"Look," responded Burton Willoughby, your department's legal counsel, "if we can't create some statewide consistency, how can we pretend that our programs are coherent? Why even bother to have a department?"
You knew this meeting could become contentious, but you hadn't quite expected this kind of bureaucratic sniping. Consequently, you decided to end the discussion quickly--before someone launched a nuclear attack: "We're getting nowhere. We'll reconvene again next week. But before you come to the meeting, please go easy on the caffeine."
And with that, you simply walked out of the room, hoping that your abrupt exit would persuade your team--or had they deteriorated into feuding fiefdoms?--to take a more dispassionate and analytical approach next week.
You've worked in both the private and public sectors. You've learned that any organization with a field structure is constantly tested by the tension between the centralizers in headquarters and the decentralizers in the field. The West Dakota Department of Labor Security is no different.
The people who work in the Zenith City headquarters see the world from their statewide perspective. And they want to be sure that the field staffers in Nadir Valley are applying the same standards and making the some kinds of decisions as their counterparts in Evansville and Carlton. They worry that if someone discovered conflicting interpretations of policy, the department would be faced with lawsuits, legislative hearings and hordes of inspectors general and investigative journalists. Their worry, you well recognize, is altogether legitimate.
The people who work in the field, however, see the world differently. They don't worry about abstract policy. They focus on individual cases--on individual people. And they want to treat each person not just according to the letter of the law but also according to the particulars of the situation. Their perspective, you also recognize, is absolutely necessary.
Moreover, the field staff considers the statewide regulations a pain. For some cases, they can find two or more regulations that appear to apply but that provide contradictory guidance. In other situations, no regulation has been written for the specific circumstances. Sometimes a staffer in the field will call Zenith City for an interpretation, but often this may not solve the problem, for the answer received depends upon who was called. New field staff quickly learn not to bother headquarters for interpretations of the rules.
In the two years since you became secretary of labor security, you have attempted to delegate more responsibility to your local-office directors while providing them with more guidance for particularly difficult or common cases. You have sought both more local accountability and more statewide consistency. You have gotten neither.

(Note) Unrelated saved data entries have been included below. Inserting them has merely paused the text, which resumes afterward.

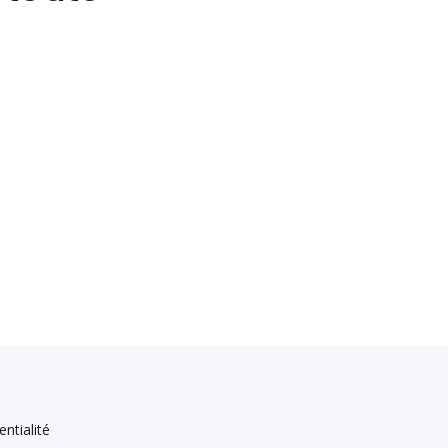
entialité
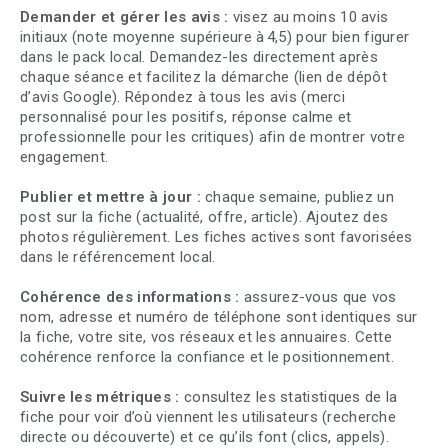
Demander et gérer les avis :
visez au moins 10 avis
initiaux (note moyenne supérieure à 4,5) pour bien figurer
dans le pack local. Demandez-les directement après
chaque séance et facilitez la démarche (lien de dépôt
d’avis Google). Répondez à tous les avis (merci
personnalisé pour les positifs, réponse calme et
professionnelle pour les critiques) afin de montrer votre
engagement.
Publier et mettre à jour :
chaque semaine, publiez un
post sur la fiche (actualité, offre, article). Ajoutez des
photos régulièrement. Les fiches actives sont favorisées
dans le référencement local.
Cohérence des informations :
assurez-vous que vos
nom, adresse et numéro de téléphone sont identiques sur
la fiche, votre site, vos réseaux et les annuaires. Cette
cohérence renforce la confiance et le positionnement.
Suivre les métriques :
consultez les statistiques de la
fiche pour voir d’où viennent les utilisateurs (recherche
directe ou découverte) et ce qu’ils font (clics, appels).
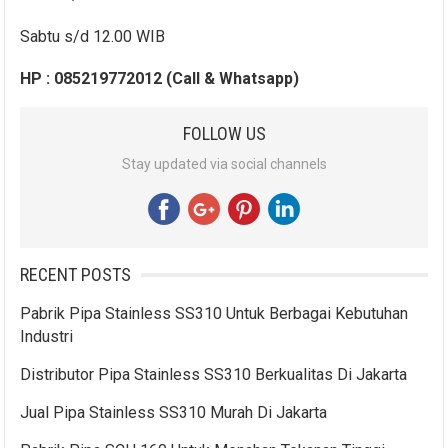
Sabtu s/d 12.00 WIB
HP : 085219772012 (Call & Whatsapp)
FOLLOW US
Stay updated via social channels
RECENT POSTS
Pabrik Pipa Stainless SS310 Untuk Berbagai Kebutuhan
Industri
Distributor Pipa Stainless SS310 Berkualitas Di Jakarta
Jual Pipa Stainless SS310 Murah Di Jakarta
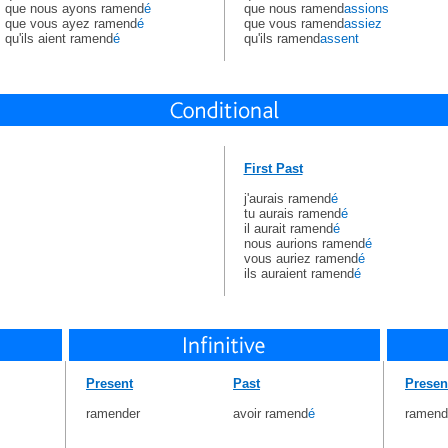
que nous ayons ramend
é
que nous ramend
assions
que vous ayez ramend
é
que vous ramend
assiez
qu'ils aient ramend
é
qu'ils ramend
assent
First Past
j'aurais ramend
é
tu aurais ramend
é
il aurait ramend
é
nous aurions ramend
é
vous auriez ramend
é
ils auraient ramend
é
Present
Past
Presen
ramender
avoir ramend
é
ramend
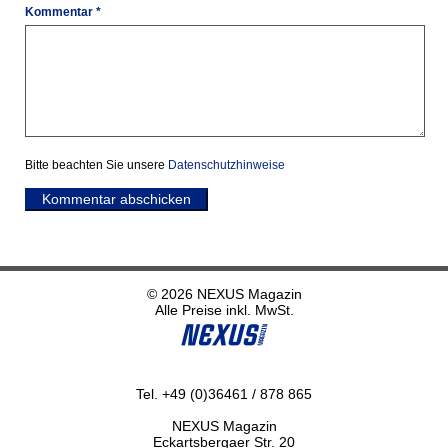
Kommentar *
Bitte beachten Sie unsere
Datenschutzhinweise
Kommentar abschicken
© 2026 NEXUS Magazin
Alle Preise inkl. MwSt.
Tel. +49 (0)36461 / 878 865
NEXUS Magazin
Eckartsbergaer Str. 20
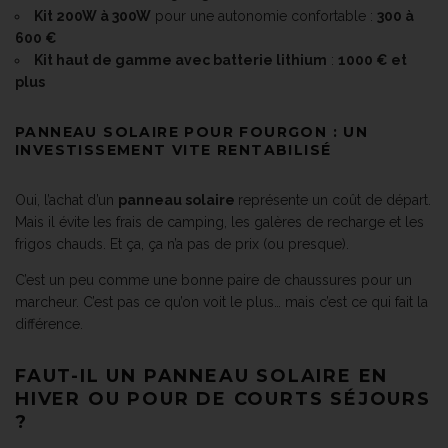
Kit 200W à 300W
pour une autonomie confortable :
300 à
600 €
Kit haut de gamme avec batterie lithium
:
1000 € et
plus
PANNEAU SOLAIRE POUR FOURGON : UN
INVESTISSEMENT VITE RENTABILISÉ
Oui, l’achat d’un
panneau solaire
représente un coût de départ.
Mais il évite les frais de camping, les galères de recharge et les
frigos chauds. Et ça, ça n’a pas de prix (ou presque).
C’est un peu comme une bonne paire de chaussures pour un
marcheur. C’est pas ce qu’on voit le plus… mais c’est ce qui fait la
différence.
FAUT-IL UN PANNEAU SOLAIRE EN
HIVER OU POUR DE COURTS SÉJOURS
?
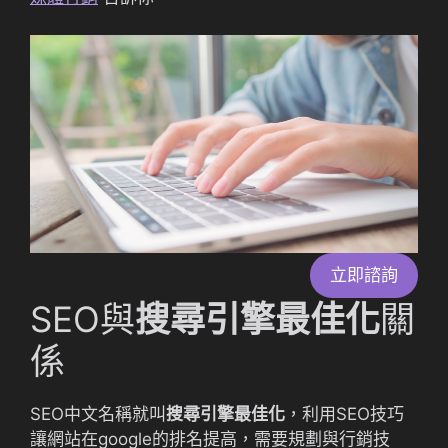
立即諮詢
SEO與
搜尋引擎最佳化
關
係
SEO中文名稱就叫
搜尋引擎最佳化
，利用SEO技巧
讓網站在google的排名提高，需要規劃與行銷技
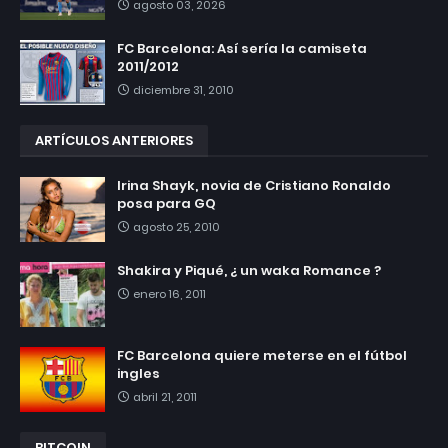
agosto 03, 2026
FC Barcelona: Así sería la camiseta
2011/2012
diciembre 31, 2010
ARTÍCULOS ANTERIORES
Irina Shayk, novia de Cristiano Ronaldo
posa para GQ
agosto 25, 2010
Shakira y Piqué, ¿ un waka Romance ?
enero 16, 2011
FC Barcelona quiere meterse en el fútbol
ingles
abril 21, 2011
BITCOIN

For a while, the tension was below the surface. Then along came the case of Bernie Lee. Lee was working at the Cleveland Copper Mine outside Evansville when he was hit by an ore trolley, breaking his leg. Obviously Lee was entitled to workers' compensation, but he filed for permanent disability. Lynn Rice didn't think Lee was permanently disabled. She sought to get Lee back to work as soon as his leg had healed. But the leg didn't heal perfectly, so Lee walked with a slight limp, which, he claimed, meant he was completely disabled. Rice and her staff thought otherwise. So Rice worked with a physical therapist and Cleveland Copper to get Lee into a desk job. To Rice, this was a significant accomplishment.
When Willoughby found out, he went berserk. The last time he had testified before the West Dakota Senate, he had received clear instructions about his obligations to the state's injured workers. And he didn't relish a return visit. Consequently, Willoughby had clarified regulations, written memos, and at meetings of the local- office directors, delivered explicit instructions.
Willoughby was having some impact. The field staff appeared to be abiding by the legislature's wishes--that is, until Lynn Rice took on the case of Bernie Lee in what appeared to be a personal crusade. The rest of the local-office directors lined up with her. And they were beginning to chafe at Willoughby's flow of directives.